Change every "chart" to "graph" in the records below, keep everything else unaltered, and leave the pictures out.

--- DATA EXCERPTS ---
****************
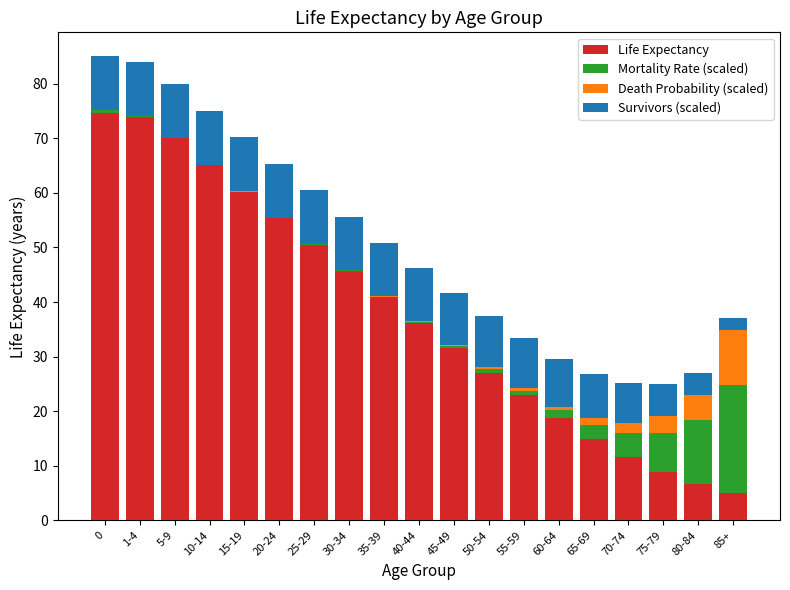

Is it true that Life Expectancy equals 98.2 at 10-14?

False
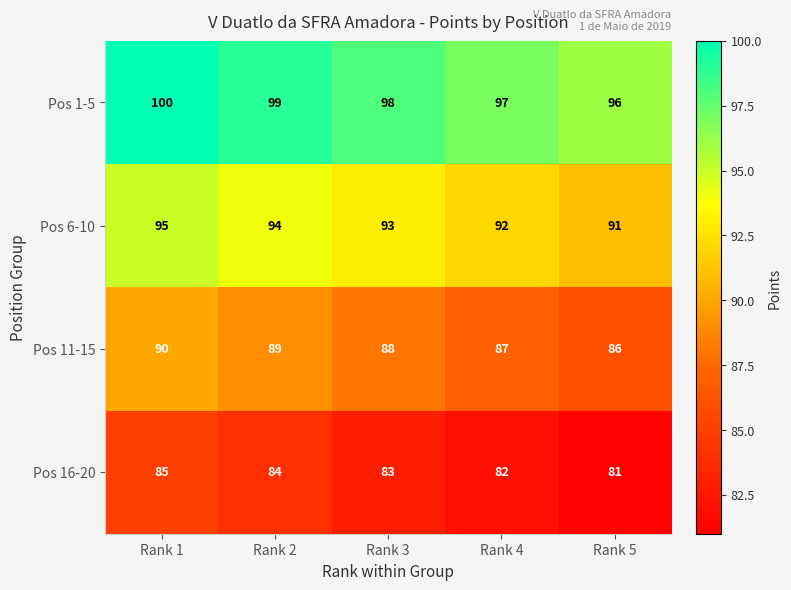

How many categories are shown in the chart?

5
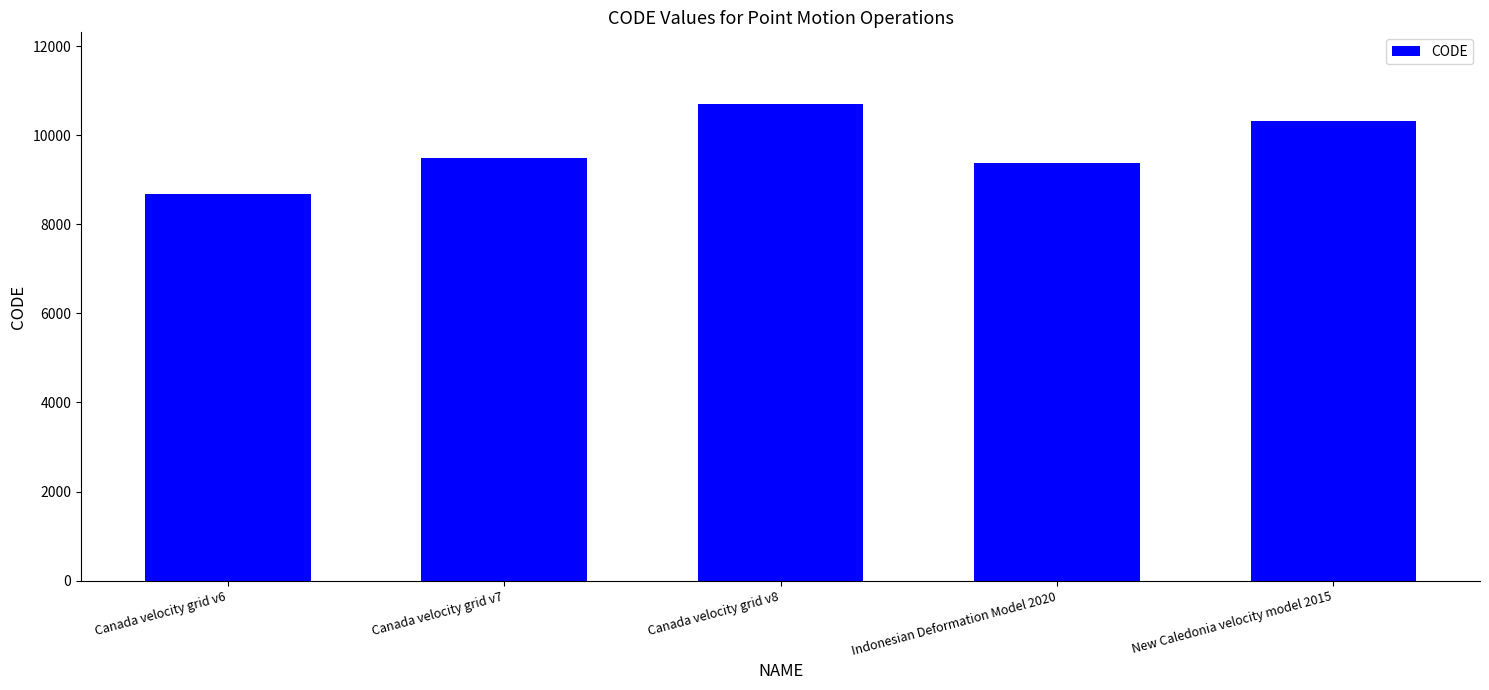

List the labels in order of value, largest first.

Canada velocity grid v8, New Caledonia velocity model 2015, Canada velocity grid v7, Indonesian Deformation Model 2020, Canada velocity grid v6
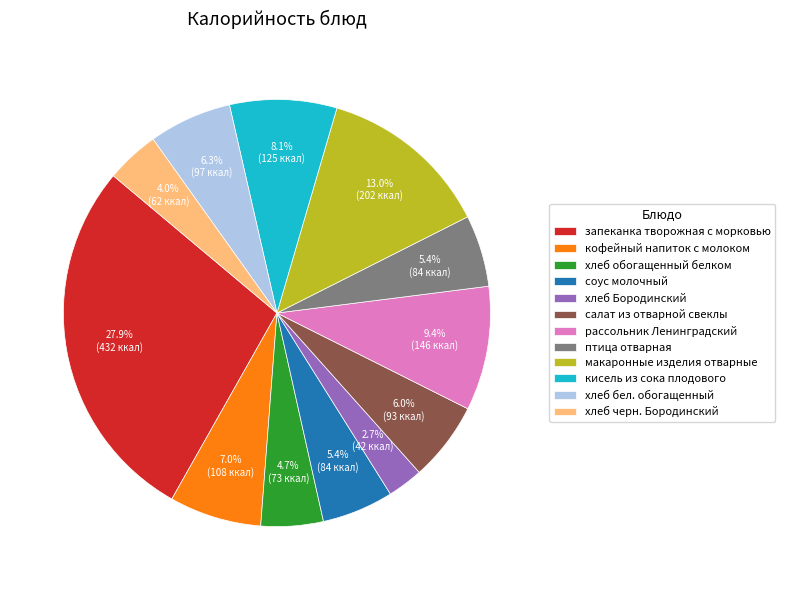

Combined, what portion of the pie is рассольник Ленинградский and соус молочный?

14.8%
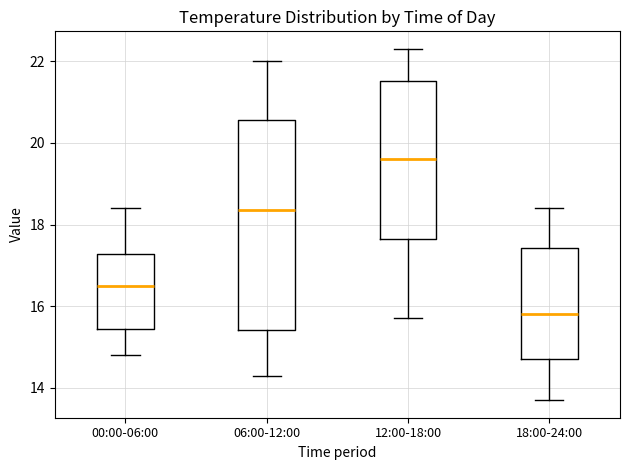

Where does the lower whisker of the box for 06:00-12:00 end on the y-axis? The values are not printed on the chart, so give them approximately, as read against the axis.

14.4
****************
--- WRITTEN SOLUTION ---
Is it true that Life Expectancy equals 98.2 at 10-14?

False

How many categories are shown in the graph?

5

List the labels in order of value, largest first.

Canada velocity grid v8, New Caledonia velocity model 2015, Canada velocity grid v7, Indonesian Deformation Model 2020, Canada velocity grid v6

Combined, what portion of the pie is рассольник Ленинградский and соус молочный?

14.8%

Where does the lower whisker of the box for 06:00-12:00 end on the y-axis? The values are not printed on the graph, so give them approximately, as read against the axis.

14.4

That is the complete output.